Razman Sang Legenda Kemarahan

Oleh : Rosadi Jamani [ Ketua Satupena Kalimantan Barat ]

DIANTARA gemuruh petir, di tengah badai hukum yang menderu, berdirilah seorang pria dengan dada membusung, mata menyala bagai bara api, dan suara yang mampu mengguncang Nusantara.

Dialah Razman Arif Nasution! Jika keadilan adalah sebuah ring tinju, Razman adalah petinju yang tak kenal lelah. Ia terus menyerang, terus maju, tak peduli aturan main atau gong wasit.

Ia bukan sekadar advokat, ia adalah opera hukum yang bernyawa. Sebuah mahakarya amarah dengan ekspresi maksimal.

Ngamuk di Pengadilan Negeri Jakarta Utara? Itu hanya pemanasan. Ngamuk di Mahkamah Agung? Sekadar latihan vokal. Jika diperbolehkan ngamuk di lapisan atmosfer, Razman mungkin sudah berteriak sampai asteroid pun menepi.

Inilah dia, sang gladiator pengadilan, pahlawan bagi mereka yang percaya bahwa hukum bukan sekadar pasal dan ayat, melainkan seni pertunjukan yang harus dimainkan dengan penuh gairah dan gebrakan.

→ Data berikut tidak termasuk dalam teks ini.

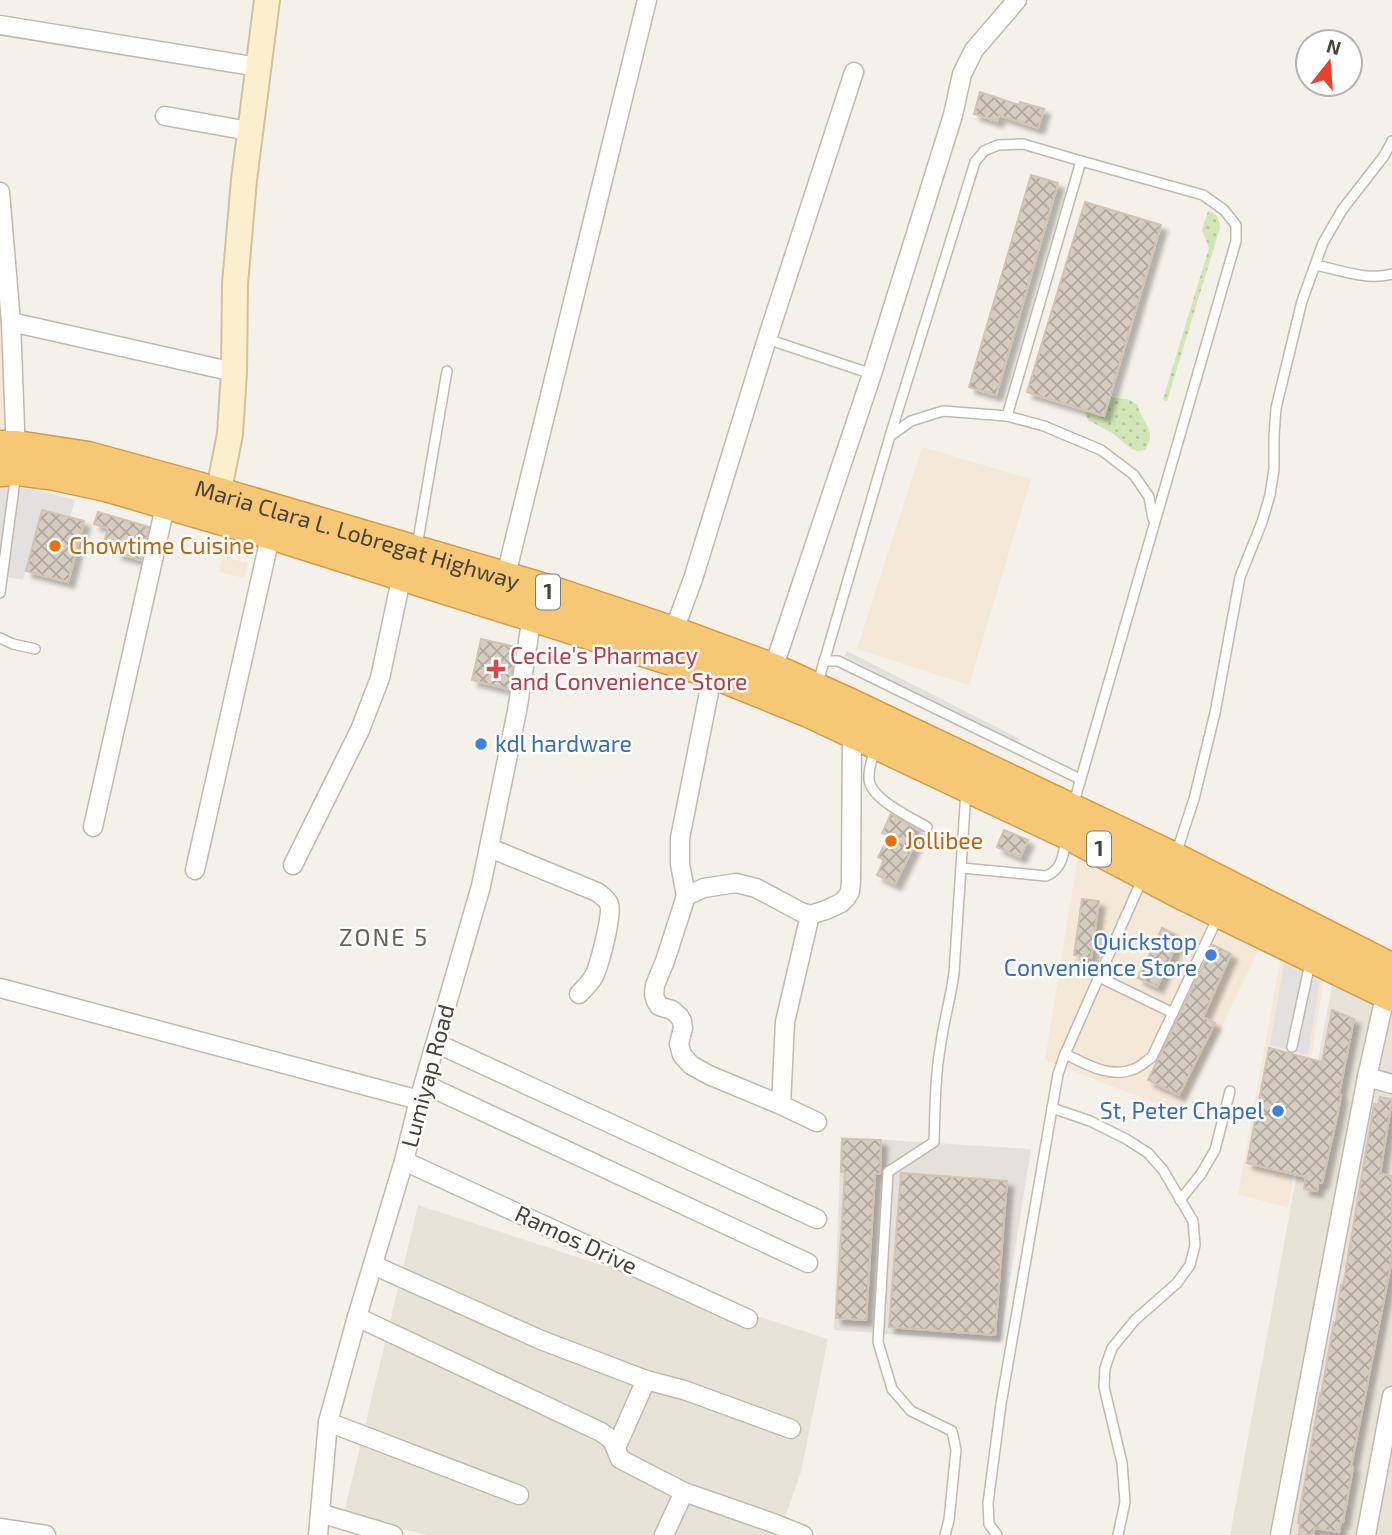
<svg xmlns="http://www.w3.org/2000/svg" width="1392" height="1535" font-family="'Exo 2',sans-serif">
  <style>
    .residential { fill: #e8e3d9 }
    .commercial { fill: #f4e8d8 }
    .industrial { fill: #e4e0dc }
    .green { fill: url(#green-dots) }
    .parking { fill: #e3e1df }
    .building { fill: url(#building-cross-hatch); stroke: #d0c4b4; stroke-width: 2; filter: url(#shadow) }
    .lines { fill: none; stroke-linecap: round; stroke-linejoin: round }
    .lane-casing { stroke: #c0b9ae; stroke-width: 12 }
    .street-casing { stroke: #c0b9ae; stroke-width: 21 }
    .secondary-casing { stroke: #d1c29d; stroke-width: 28 }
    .highway-casing { stroke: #d59b44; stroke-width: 35 }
    .lane { stroke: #fff; stroke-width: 9 }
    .street { stroke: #fff; stroke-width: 18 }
    .secondary { stroke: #fcefce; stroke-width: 24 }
    .highway { stroke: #f6c775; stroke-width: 32 }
    .food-dot { fill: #e8710a; stroke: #fff; stroke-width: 2.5 }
    .health-dot { fill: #e0444e; stroke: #fff; stroke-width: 2.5 }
    .shop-dot { fill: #3f7fe0; stroke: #fff; stroke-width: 2.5 }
    .labels { text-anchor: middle; stroke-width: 5; stroke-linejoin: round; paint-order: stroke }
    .shield { fill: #fff; stroke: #7f7b74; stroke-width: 2 }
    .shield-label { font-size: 21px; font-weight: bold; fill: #484239 }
    .street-label { font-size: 23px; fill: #484239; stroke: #fff }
    .food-label { font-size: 23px; fill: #c56008; stroke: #fff; text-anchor: start }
    .health-label { font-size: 23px; fill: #be3a42; stroke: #fff; text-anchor: start }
    .shop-label { font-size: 23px; fill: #366cbe; stroke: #fff; text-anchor: end }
    .neighbourhood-label { font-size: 24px; letter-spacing: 2px; fill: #6b5f51; stroke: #fff }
  </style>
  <defs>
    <pattern id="green-dots" width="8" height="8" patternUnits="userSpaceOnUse" patternTransform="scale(1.75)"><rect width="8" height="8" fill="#d2e6b6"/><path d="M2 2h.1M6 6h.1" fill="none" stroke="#b6c69d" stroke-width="1.8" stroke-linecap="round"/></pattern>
    <pattern id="building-cross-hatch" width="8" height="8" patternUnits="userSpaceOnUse" patternTransform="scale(1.75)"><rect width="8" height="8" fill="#d6cdc1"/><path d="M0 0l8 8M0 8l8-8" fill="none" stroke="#b0a89e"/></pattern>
    <filter id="shadow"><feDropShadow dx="6" dy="6" stdDeviation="2" flood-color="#0004"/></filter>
  </defs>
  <rect width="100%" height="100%" fill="#f4f1eb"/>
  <g class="residential">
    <polygon points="1333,980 1392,1007 1392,1535 1230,1535"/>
    <polygon points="418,1205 828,1339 801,1472 779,1535 429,1535 343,1517"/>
  </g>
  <g class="commercial">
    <polygon points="0,285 10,434 0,434"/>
    <polygon points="922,447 1031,479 969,685 857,649"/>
    <polygon points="223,557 248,563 244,578 219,572"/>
    <polygon points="1078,855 1260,947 1180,1113 1045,1060"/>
    <polygon points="1281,957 1324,978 1288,1208 1238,1194"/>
  </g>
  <polygon class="industrial" points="841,1137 1031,1149 1000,1342 834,1330"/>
  <g class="green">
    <path d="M1208 211C1217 213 1220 220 1220 228L1167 401H1165L1163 399 1209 248 1202 230Z"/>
    <path d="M1111 397C1119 399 1126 397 1134 402 1140 406 1137 405 1140 412 1147 427 1156 433 1145 450L1140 451 1133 450 1112 433 1088 420 1085 411 1104 417Z"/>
  </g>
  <g class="parking">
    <polygon points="0,484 45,492 75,500 70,517 42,510 23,580 0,576"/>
    <polygon points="847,651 1020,739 1017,744 844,656"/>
    <polygon points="1284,964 1320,981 1308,1055 1270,1045"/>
  </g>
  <g class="building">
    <polygon points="980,92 1019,105 1020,102 1044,109 1038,128 999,115 997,121 974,114"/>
    <polygon points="1031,175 1058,183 996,395 969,387"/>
    <polygon points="1085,202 1161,225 1104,416 1027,392"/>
    <polygon points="42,510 84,521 68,582 26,571"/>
    <polygon points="98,512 149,527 141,560 116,553 118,546 104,542 108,528 94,524"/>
    <polygon points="481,639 516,647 509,689 472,680"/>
    <polygon points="891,814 921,832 895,884 877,875 884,860 878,857 889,836 882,833"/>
    <polygon points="1004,830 1028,840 1020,857 997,847"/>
    <polygon points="1082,899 1099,901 1091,958 1074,955"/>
    <polygon points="1162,928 1180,937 1157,987 1138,978"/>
    <polygon points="1213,945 1231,954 1203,1017 1215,1023 1179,1095 1148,1080"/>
    <polygon points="1332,1010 1354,1019 1339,1094 1341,1095 1338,1112 1322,1183 1318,1183 1317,1191 1304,1189 1306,1177 1247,1163 1269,1048 1322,1062"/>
    <polygon points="1380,1097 1392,1099 1380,1174 1392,1176 1392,1259 1351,1467 1353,1467 1343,1522 1341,1521 1339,1532 1314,1528 1313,1535 1299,1535 1300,1523 1298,1523 1301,1504 1320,1394 1321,1395 1334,1322 1336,1322 1341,1285 1343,1286 1374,1104 1378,1105"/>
    <polygon points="842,1139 881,1140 880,1174 875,1174 866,1320 836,1318 845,1172 841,1172"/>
    <polygon points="901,1173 1007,1181 995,1335 889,1327"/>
  </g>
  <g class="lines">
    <g class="lane-casing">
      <g id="lane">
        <path d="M1316 265C1339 270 1368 281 1392 274"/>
        <polyline points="767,339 872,374"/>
        <polyline points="1007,416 1081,161"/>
        <polyline points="890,436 911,421 943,411 1007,416 1044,426 1101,450 1134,475 1149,497 1153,519"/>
        <polyline points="417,546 447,371"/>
        <polyline points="0,593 16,473"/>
        <polyline points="0,638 13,644 35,649"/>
        <polyline points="824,661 838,661 1080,779"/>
        <polyline points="817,686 890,436 975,162 984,151 998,145 1023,144 1081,161 1203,195 1224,210 1236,225 1236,241 1073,806"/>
        <path d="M875 747C873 757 868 770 869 779 870 799 912 818 927 827"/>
        <polyline points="1176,854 1194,799 1215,713 1240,577 1262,522 1270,495 1274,469 1274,436 1276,408 1302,301 1323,243 1342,210 1384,156 1392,141"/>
        <path d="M962 868 1046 876C1062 870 1063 855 1066 840"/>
        <polyline points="1099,977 1173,1013"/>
        <polyline points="1292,1047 1310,963"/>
        <path d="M1065 1054C1086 1064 1110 1079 1134 1069 1140 1067 1146 1061 1152 1057L1218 917"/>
        <polyline points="1052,1108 1090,1121 1126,1139 1148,1153 1163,1170 1193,1221 1195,1245 1190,1265 1177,1283 1135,1320 1112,1348 1105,1368 1104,1387 1122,1463 1125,1502 1118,1535"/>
        <polyline points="1180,1200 1201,1174 1215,1150 1230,1091"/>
        <path d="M945 1535 949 1520 956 1450 952 1431 911 1411 892 1389 878 1342 888 1172 934 1142C935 1109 935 1076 941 1043 944 1020 951 997 954 973L966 791"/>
        <polyline points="997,1535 989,1524 988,1503 1001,1404 1058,1074 1065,1054 1143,877"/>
      </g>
    </g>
    <g class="street-casing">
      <g id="street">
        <polyline points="0,25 258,67"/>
        <polyline points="165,116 249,131"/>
        <polyline points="0,192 11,322 16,454"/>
        <polyline points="11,322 234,372"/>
        <polyline points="505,579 647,0"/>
        <polyline points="673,633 693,579 767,339 854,72"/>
        <polyline points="771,675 872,374 953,115 962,74 974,50 1017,0"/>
        <polyline points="93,827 166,502"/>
        <path d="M490 848 597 892C602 896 607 899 609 904 613 915 599 966 594 976 590 983 585 988 579 994"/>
        <polyline points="293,865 360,730 380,678 402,575"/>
        <polyline points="195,870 271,533"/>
        <polyline points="686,896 680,864 680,838 713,672"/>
        <polyline points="0,988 419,1100"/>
        <polyline points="436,1043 817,1219"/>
        <polyline points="1367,1077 1392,1084"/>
        <polyline points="424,1084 808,1263"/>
        <polyline points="781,1105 785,1022 810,915"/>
        <polyline points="817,1122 781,1105 709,1075 691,1065 682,1055 679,1044 683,1028 682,1021 679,1016 672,1010 659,1006 656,1001 654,995 655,985 665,961 686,896 704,888 736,883 756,888 801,912 810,915 826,910 841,903 846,898 850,892 851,880 852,732"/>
        <polyline points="404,1161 748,1319"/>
        <polyline points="373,1265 541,1340 646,1380 684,1390 791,1429"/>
        <polyline points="357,1317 601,1432 612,1440 620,1459 684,1492 773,1523 803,1535"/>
        <polyline points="328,1422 519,1495"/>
        <polyline points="616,1448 646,1380"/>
        <polyline points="320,1513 393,1535"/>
        <polyline points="0,1528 46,1535"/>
        <polyline points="318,1535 328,1422 357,1317 404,1161 419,1100 481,886 517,711 533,610"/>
        <polyline points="664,1535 684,1492"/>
        <polyline points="1280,1535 1367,1077 1386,992"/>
        <polyline points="1366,1535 1392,1396"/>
      </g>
    </g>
    <g class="secondary-casing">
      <polyline id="secondary" points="215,510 230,434 234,372 235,284 244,180 267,0"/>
    </g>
    <g class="highway-casing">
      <g id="highway">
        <path id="s1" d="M0 447H16L88 458 219 494 538 588 673 633 773 670 850 705 1174 859 1392 970"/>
        <polyline points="0,470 16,469 55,474 106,485 271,533 713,672 809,711 1068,833 1180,892 1392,995"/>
      </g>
    </g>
    <use href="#lane" class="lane"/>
    <use href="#street" class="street"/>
    <use href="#secondary" class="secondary"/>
    <use href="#highway" class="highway"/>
  </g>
  <g class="food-dot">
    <circle cx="55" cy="546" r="7"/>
    <circle cx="891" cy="841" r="7"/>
  </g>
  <path class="health-dot" d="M492.5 658.5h7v7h7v7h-7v7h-7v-7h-7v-7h7z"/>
  <g class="shop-dot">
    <circle cx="481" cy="744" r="7"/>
    <circle cx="1211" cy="955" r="7"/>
    <circle cx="1278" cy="1111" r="7"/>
  </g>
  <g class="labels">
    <g class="shield">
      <rect x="536" y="574.5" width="24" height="35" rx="5"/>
      <rect x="1087" y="831.5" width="24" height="35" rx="5"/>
    </g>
    <g class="shield-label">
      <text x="548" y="599">1</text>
      <text x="1099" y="856">1</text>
    </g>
    <g class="street-label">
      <text dy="8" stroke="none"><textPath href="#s1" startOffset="369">Maria Clara L. Lobregat Highway</textPath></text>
      <text transform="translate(428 1076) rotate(-75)" y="8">Lumiyap Road</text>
      <text transform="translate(576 1240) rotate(25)" y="8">Ramos Drive</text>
    </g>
    <g class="food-label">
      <text x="69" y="554">Chowtime Cuisine</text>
      <text x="905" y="849">Jollibee</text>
    </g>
    <g class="health-label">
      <text x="510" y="664">Cecile's Pharmacy<tspan x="510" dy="26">and Convenience Store</tspan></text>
    </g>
    <g class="shop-label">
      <text x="495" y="752" text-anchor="start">kdl hardware</text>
      <text x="1197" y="950">Quickstop<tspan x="1197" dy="26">Convenience Store</tspan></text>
      <text x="1264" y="1119">St, Peter Chapel</text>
    </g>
    <g class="neighbourhood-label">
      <text x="384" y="946">ZONE 5</text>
    </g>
  </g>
  <g transform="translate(1329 63) rotate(17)"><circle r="33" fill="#ffffff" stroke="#b6b3b0" stroke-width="2"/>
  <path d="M0-5L12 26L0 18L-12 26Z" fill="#ee4029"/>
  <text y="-10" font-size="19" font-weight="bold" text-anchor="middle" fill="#484239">N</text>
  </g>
</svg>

Hari itu, di Pengadilan Negeri Jakarta Utara, suasana damai seperti taman surga berubah menjadi arena peperangan. Razman melangkah masuk, dan seketika tekanan udara di ruangan naik 200 persen. Hakim mulai berkeringat, jaksa menggigit bibir, dan pengunjung mendadak menahan napas.

“Kalau hakim tidak terbuka, tidak ada sidang!” pekiknya, bagai komandan perang yang hendak merebut benteng musuh.

Namun, drama ini belum selesai. Seorang anggota timnya, yang entah kerasukan semangat gladiator atau sekadar refleks, meloncat ke atas meja sidang! Meja itu bukan lagi tempat berkas-berkas hukum, melainkan panggung teatrikal bagi kegilaan kolektif.

Majelis hakim? Syok. Pengunjung? Bingung antara kagum dan takut. Publik? Berpesta menikmati sajian absurditas kelas wahid.

Sidang diskors, tapi apakah ini berarti Razman menyerah? Tentu tidak! Seperti seorang jenderal yang gagal menembus benteng pertama, ia mengarahkan langkah ke Mahkamah Agung, siap menuntut keadilan dengan level amarah yang ditingkatkan.

Di sana, ia datang berbalut toga, tak sekadar sebagai advokat, tapi sebagai simbol perlawanan hukum paling epik abad ini. Bersama Firdaus Oiwobo dan Elida Netti, ia berteriak kepada dunia,

“Kami meminta Mahkamah Agung mengganti hakim yang bersangkutan!”

Namun, ada plot twist. MA justru melaporkan kericuhan ke polisi. Bagi manusia biasa, ini mungkin akhir cerita. Tapi bagi Razman? Ini hanyalah babak baru.

“Apakah kalian tidak malu, wahai penegak hukum?! Mahkamah Agung adalah lembaga tertinggi! Apakah kalian tidak malu melihat hakim Zarof Rp 1 triliun?!” serunya, dengan gestur seorang orator yang bisa membuat Julius Caesar pun merinding.

Apakah ini klimaks? Atau justru pembukaan bagi lebih banyak babak amarah? Tidak ada yang tahu. Yang pasti, selama hukum masih ada, selama keadilan masih diperdebatkan, dan selama dunia masih berputar, Razman akan tetap berjuang, berteriak, dan tentu saja, ngamuk.

Kita hanya bisa duduk manis, menikmati, dan menanti episode berikutnya dari opera agung ini.

Tambah kopi lagi wak! Drama teriakan Razman, sang legenda kemarahan akan terus nyaring memekakkan telinga siapapun.